» Your objective
Please repeat the entries below exactly as written, leaving out any images.

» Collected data
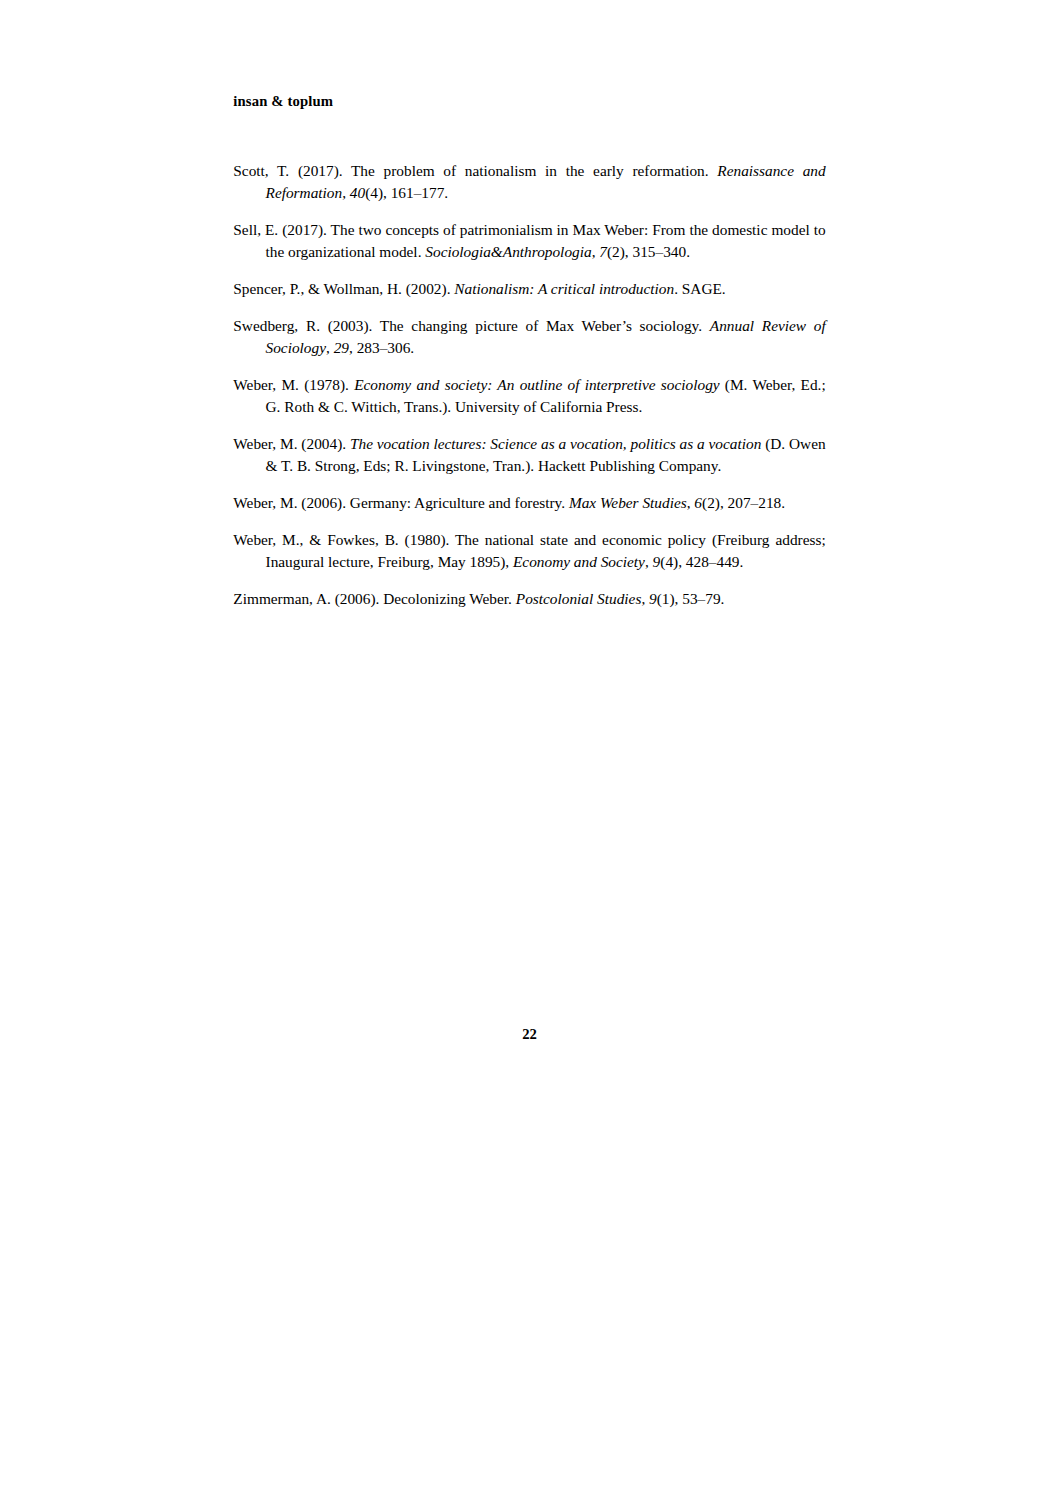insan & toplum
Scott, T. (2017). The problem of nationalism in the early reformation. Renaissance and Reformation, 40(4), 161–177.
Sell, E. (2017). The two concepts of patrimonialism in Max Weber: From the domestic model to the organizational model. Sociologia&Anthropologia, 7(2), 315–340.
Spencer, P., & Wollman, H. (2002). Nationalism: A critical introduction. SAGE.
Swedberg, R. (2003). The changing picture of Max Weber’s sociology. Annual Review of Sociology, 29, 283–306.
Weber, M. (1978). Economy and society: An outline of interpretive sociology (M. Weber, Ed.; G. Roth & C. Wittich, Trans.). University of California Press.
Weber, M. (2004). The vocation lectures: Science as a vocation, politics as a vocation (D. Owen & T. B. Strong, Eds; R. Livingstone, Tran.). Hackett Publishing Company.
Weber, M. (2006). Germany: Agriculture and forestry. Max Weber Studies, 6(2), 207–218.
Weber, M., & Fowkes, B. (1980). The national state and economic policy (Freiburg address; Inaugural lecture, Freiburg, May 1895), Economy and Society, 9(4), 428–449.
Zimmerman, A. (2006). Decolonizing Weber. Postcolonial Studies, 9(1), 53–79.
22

» Solution for this exercise
insan & toplum
Scott, T. (2017). The problem of nationalism in the early reformation. Renaissance and Reformation, 40(4), 161–177.
Sell, E. (2017). The two concepts of patrimonialism in Max Weber: From the domestic model to the organizational model. Sociologia&Anthropologia, 7(2), 315–340.
Spencer, P., & Wollman, H. (2002). Nationalism: A critical introduction. SAGE.
Swedberg, R. (2003). The changing picture of Max Weber’s sociology. Annual Review of Sociology, 29, 283–306.
Weber, M. (1978). Economy and society: An outline of interpretive sociology (M. Weber, Ed.; G. Roth & C. Wittich, Trans.). University of California Press.
Weber, M. (2004). The vocation lectures: Science as a vocation, politics as a vocation (D. Owen & T. B. Strong, Eds; R. Livingstone, Tran.). Hackett Publishing Company.
Weber, M. (2006). Germany: Agriculture and forestry. Max Weber Studies, 6(2), 207–218.
Weber, M., & Fowkes, B. (1980). The national state and economic policy (Freiburg address; Inaugural lecture, Freiburg, May 1895), Economy and Society, 9(4), 428–449.
Zimmerman, A. (2006). Decolonizing Weber. Postcolonial Studies, 9(1), 53–79.
22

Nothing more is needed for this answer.